Bis ein einheitlicher Standard steht, müssen sich IT-Verantwortliche verstärkt um Sicherheit kümmern. "CIOs müssen den Gebrauch von Instant Messaging dringend in einer Sicherheits-Policy regeln", sagt Klaus Hübner, Senior System Engineer bei Novell. Das US-Softwareunternehmen schützt seinen EIM Groupwise Messenger mit SSL-Verschlüsselung (Secure Socket Layer) und einer Unternehmens-Firewall. "SSL-Verschlüsselung ist sicher und einfacher als ein Virtual Private Network (VPN), weil bei vielen VPNs alle Partner noch zusätzlichen Aufwand wie die Beschaffung von Hard- und Software betreiben müssen."
Görtz chattet schon seit drei Jahren
Solange Mitarbeiter Informationen innerhalb des Unternehmens austauschen, sieht Norbert Gödicke, Geschäftsführer des IT-Spin-offs Ethalon der Hamburger Schuhhauskette Görtz, keine größeren Sicherheitsprobleme.

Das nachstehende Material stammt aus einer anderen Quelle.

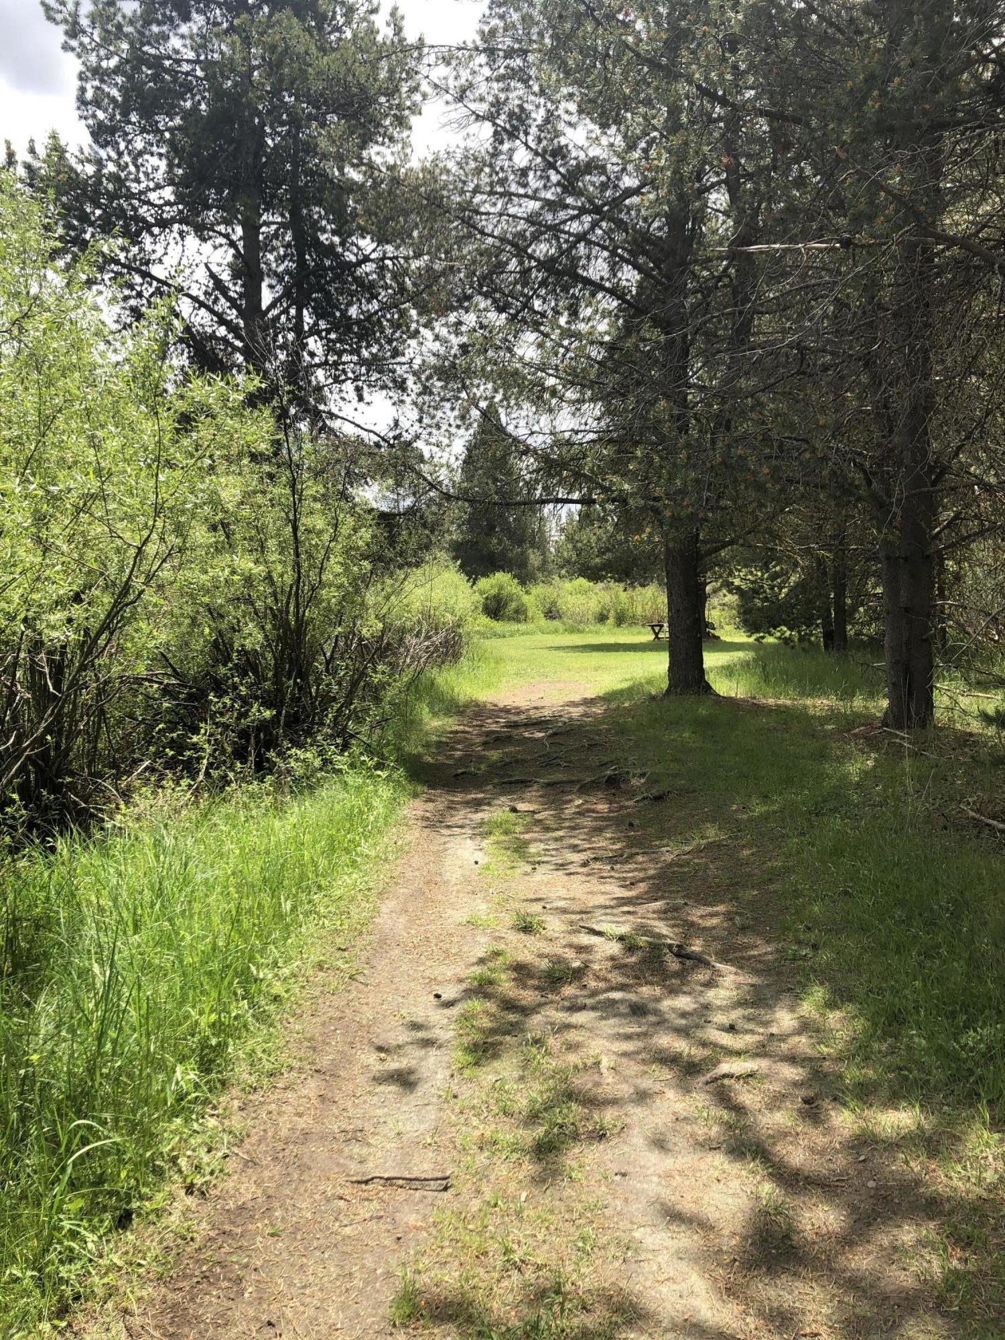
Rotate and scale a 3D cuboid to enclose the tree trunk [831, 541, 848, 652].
[{"bbox_3d":[9.330,-2.028,30.000,0.450,3.042,0.450,1,3,17],"label":"tree trunk"}]

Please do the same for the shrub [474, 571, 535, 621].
[{"bbox_3d":[0.165,-3.881,57.000,3.138,2.642,2.800,0,3,0],"label":"shrub"}]

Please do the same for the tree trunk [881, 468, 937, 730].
[{"bbox_3d":[4.784,-0.810,12.800,0.655,3.016,0.500,1,4,20],"label":"tree trunk"}]

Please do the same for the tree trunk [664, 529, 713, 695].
[{"bbox_3d":[3.017,-0.935,17.600,0.740,2.703,0.680,0,3,10],"label":"tree trunk"}]

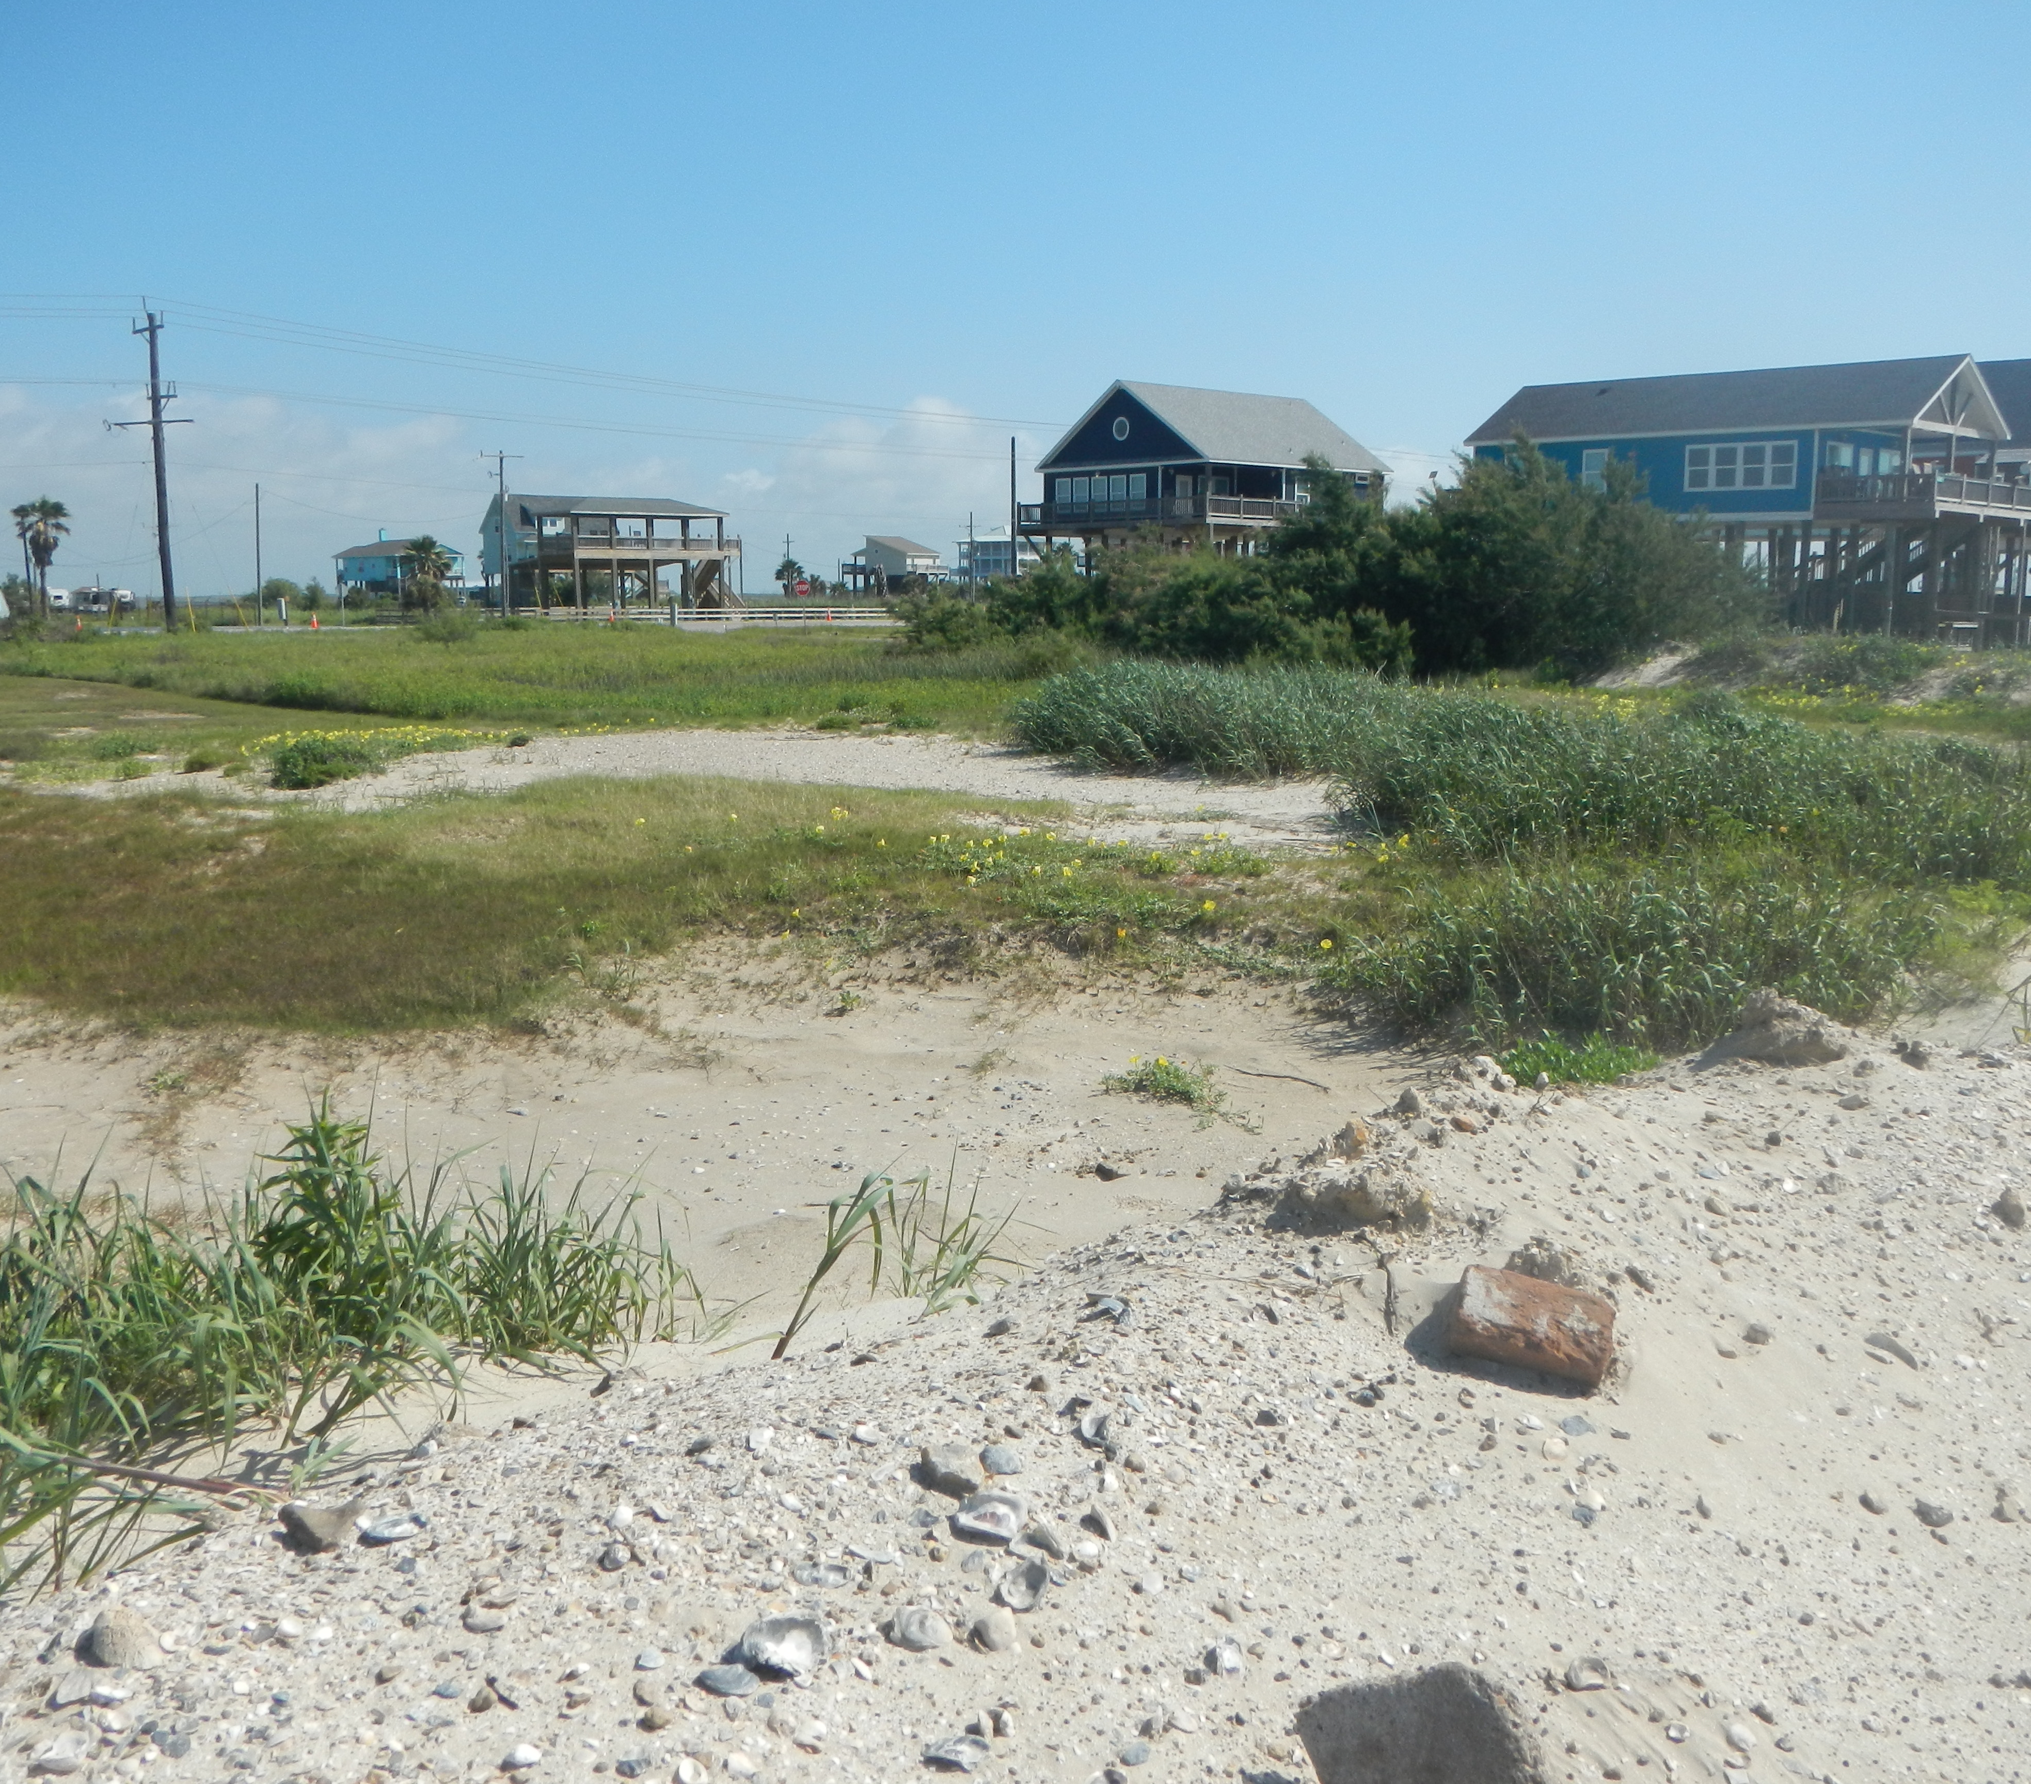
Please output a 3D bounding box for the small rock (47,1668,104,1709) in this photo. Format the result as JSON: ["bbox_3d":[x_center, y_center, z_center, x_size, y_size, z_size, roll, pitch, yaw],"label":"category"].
[{"bbox_3d":[-0.929,0.786,1.900,0.050,0.024,0.044,-5,10,-28],"label":"small rock"}]

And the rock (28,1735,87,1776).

Schon seit gut drei Jahren verschicken Mitarbeiter mit dem Messaging-System Sametime von IBM Nachrichten. So nutzen sie auch ihr nicht dokumentiertes Wissen und stellen es der Firma (300 Millionen Euro Umsatz 2003, 3000 Mitarbeiter, 240 Filialen) zur Verfügung. In einem Pilotprojekt will Görtz auch die Regionalleiter der deutschlandweiten Standorte miteinander verbinden. "Außerdem entwickeln wir gerade eine Extranet-Plattform, auf der Lieferanten und Kunden mit uns kommunizieren können", sagt Gödicke. "Alle Daten laufen über ein geschlossenes und verschlüsseltes Virtual Private Network."
Auf der Portalplattform Websphere sollen künftig alle integrierten Anwendungen mit Funktionen versehen werden, mit denen man die momentane Erreichbarkeit des Verfassers oder Bearbeiters des Dokuments erkennen kann. Anschließend können Mitarbeiter aus ihrer Anwendung heraus auf unterschiedlichen Wegen wie Mail oder Sametime-Chat beipielsweise direkt Kontakt mit dem Bearbeiter aufnehmen.
EIM schließt die Echtzeit-Lücke
Analyst Ashim Pal von der Meta Group sieht künftig EIM-Anwendungen beispielsweise ins Lieferketten- und Dokumenten-Management sowie ERP wandern. Dann starten Mitarbeiter innerhalb eines Lieferprozesses eine Anfrage an den Lieferanten, wenn es ein Problem gibt. Mit IM entscheiden sie dann in nahezu Echtzeit, ob sie den Prozess stoppen. In einem übernächsten Schritt wollen Anbieter auch mobile Geräte an das IM-Netzwerk anbinden. Instant Messaging bildet so einen weiteren Baustein auf dem Weg zu einer Plattform für Synchronized Collaboration, wie die Meta Group es bezeichnet. "EIM schließt als Collaboration-Tool die Lücke bei Echtzeit-Prozessen", so Pal.